Tested by these standards, the representation of DeMary by his appointed counsel fell markedly short of the constitutional requirements. As the record now stands, it shows that there was a total absence of any meaningful consultation and investigation by counsel or by any other representative of the public defender’s office on behalf of DeMary. From the evidence which I heard, it clearly appeared that DeMary’s court-appointed counsel failed to attempt to contact before trial the person who obviously could have been the key witness for the defense. That person was available to testify favorably to DeMary, and that person’s testimony might have made a difference in the outcome of the case. Counsel’s failure to attempt to contact this person was the result of a lack of effort prior to the commencement of the trial to become familiar with the facts of the case, with DeMary’s version of the events in question, and with the possible elements of a defense. In short, prejudicial error resulted at trial from a total lack of any reasonably conscientious effort directed toward the preparation of a defense. Thus, in this case there was not that effective assistance of counsel and that essential integrity of a trial which due process demands in all eases.

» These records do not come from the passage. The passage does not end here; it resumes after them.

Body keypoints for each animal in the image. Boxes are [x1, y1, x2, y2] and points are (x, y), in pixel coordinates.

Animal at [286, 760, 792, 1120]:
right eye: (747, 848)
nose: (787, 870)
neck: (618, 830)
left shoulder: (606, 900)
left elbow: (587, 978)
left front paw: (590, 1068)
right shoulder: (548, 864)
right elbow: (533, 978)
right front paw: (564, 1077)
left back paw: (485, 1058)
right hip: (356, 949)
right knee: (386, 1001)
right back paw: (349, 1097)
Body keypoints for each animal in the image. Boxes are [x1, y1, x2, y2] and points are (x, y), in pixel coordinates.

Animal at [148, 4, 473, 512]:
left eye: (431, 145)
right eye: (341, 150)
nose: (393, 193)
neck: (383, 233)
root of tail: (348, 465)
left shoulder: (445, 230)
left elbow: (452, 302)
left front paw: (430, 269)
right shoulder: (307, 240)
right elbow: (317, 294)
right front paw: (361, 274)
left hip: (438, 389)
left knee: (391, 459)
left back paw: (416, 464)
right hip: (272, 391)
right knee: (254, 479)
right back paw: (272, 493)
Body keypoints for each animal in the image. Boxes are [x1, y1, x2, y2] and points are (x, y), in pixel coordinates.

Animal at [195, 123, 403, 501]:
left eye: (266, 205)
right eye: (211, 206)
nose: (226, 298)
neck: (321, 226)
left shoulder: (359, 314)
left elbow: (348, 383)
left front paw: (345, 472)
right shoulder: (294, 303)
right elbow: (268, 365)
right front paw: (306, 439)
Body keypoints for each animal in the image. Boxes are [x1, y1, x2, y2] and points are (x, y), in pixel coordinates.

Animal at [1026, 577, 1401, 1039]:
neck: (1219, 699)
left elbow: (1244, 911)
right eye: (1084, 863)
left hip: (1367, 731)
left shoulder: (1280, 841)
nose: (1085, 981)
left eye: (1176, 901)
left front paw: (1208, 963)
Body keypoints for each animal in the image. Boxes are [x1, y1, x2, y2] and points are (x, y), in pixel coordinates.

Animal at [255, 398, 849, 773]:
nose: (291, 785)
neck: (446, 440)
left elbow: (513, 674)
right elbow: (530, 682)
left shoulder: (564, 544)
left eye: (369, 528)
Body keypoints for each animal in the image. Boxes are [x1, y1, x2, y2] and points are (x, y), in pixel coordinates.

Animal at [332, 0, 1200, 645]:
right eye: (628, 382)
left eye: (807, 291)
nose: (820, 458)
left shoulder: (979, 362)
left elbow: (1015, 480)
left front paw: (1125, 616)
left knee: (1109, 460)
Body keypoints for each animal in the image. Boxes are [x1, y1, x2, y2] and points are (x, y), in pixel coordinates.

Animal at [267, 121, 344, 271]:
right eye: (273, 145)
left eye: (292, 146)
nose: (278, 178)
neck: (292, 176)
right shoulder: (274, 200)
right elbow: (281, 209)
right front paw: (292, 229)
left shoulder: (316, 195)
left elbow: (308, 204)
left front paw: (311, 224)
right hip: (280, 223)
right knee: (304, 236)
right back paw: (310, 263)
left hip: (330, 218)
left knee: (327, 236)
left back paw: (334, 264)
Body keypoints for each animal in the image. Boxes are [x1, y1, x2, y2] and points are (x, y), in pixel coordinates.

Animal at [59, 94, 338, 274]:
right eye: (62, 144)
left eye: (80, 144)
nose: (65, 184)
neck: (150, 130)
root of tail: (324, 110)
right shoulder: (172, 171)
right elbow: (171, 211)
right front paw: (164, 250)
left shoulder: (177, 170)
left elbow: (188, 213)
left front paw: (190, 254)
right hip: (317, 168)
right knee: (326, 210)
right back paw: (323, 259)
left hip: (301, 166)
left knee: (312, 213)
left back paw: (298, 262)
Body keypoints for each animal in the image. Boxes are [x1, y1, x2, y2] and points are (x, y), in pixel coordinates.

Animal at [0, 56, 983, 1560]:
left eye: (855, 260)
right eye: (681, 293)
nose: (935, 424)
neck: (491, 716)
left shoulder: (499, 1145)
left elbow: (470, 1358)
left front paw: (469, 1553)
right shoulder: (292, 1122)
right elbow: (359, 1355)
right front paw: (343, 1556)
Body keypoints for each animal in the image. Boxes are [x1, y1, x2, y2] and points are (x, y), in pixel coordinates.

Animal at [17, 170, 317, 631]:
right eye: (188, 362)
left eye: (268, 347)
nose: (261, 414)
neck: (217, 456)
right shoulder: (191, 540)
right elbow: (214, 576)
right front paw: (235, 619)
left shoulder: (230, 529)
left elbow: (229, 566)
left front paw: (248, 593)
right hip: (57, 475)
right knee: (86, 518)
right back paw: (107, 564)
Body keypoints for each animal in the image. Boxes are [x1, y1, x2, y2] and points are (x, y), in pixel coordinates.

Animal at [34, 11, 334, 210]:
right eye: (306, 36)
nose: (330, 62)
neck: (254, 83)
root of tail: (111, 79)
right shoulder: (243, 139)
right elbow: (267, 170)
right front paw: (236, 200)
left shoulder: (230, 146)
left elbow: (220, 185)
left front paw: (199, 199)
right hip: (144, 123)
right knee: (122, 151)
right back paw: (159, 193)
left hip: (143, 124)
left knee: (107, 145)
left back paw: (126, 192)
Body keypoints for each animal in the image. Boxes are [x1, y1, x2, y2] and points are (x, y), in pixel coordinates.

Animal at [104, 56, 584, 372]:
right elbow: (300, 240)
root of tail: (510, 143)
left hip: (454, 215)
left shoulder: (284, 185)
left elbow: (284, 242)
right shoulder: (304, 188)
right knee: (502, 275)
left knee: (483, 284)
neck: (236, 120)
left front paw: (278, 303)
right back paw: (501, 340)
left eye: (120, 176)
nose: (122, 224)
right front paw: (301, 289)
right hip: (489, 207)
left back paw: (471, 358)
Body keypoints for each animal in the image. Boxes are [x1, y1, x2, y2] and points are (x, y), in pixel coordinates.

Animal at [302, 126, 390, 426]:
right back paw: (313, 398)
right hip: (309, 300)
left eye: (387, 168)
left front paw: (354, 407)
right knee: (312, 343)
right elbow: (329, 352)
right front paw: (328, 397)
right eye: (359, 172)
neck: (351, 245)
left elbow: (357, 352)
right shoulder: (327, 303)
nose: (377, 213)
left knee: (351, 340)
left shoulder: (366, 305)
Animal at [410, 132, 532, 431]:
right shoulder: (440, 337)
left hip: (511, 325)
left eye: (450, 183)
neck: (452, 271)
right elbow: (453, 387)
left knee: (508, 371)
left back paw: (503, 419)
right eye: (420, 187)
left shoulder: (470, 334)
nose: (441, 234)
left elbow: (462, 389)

Petitioner DeMary has now demonstrated what he charged to be true in his post-conviction petition upon which he was denied a hearing. His claim of inadequate representation was made at the earliest opportunity when he appeared for trial—it was not made as an after-thought in the penitentiary following an unsuccessful trial.

The Supreme Court of Illinois in People v. Ashley, 34 Ill.2d 402, 216 N.E. 2d 126 (1966), made this observation which directly applies here:

“Appointed counsel undoubtedly have the duty to investigate and prepare to the extent reasonably necessary to ade*54quately present their client’s cause.” Id. at 412, 216 N.E.2d at 131.

This duty was not discharged in this cáse, and the petitioner has demonstrated that he was substantially prejudiced as a result thereof.

For the reasons set forth, the petitioner is entitled either to a new trial, or in default of such trial within a reasonable time, to be discharged. The writ will be granted with execution suspended for a period of thirty days to permit the State to take appropriate action to reinstate the cause for trial. In the event such action is not taken within said thirty day period, petitioner will be discharged.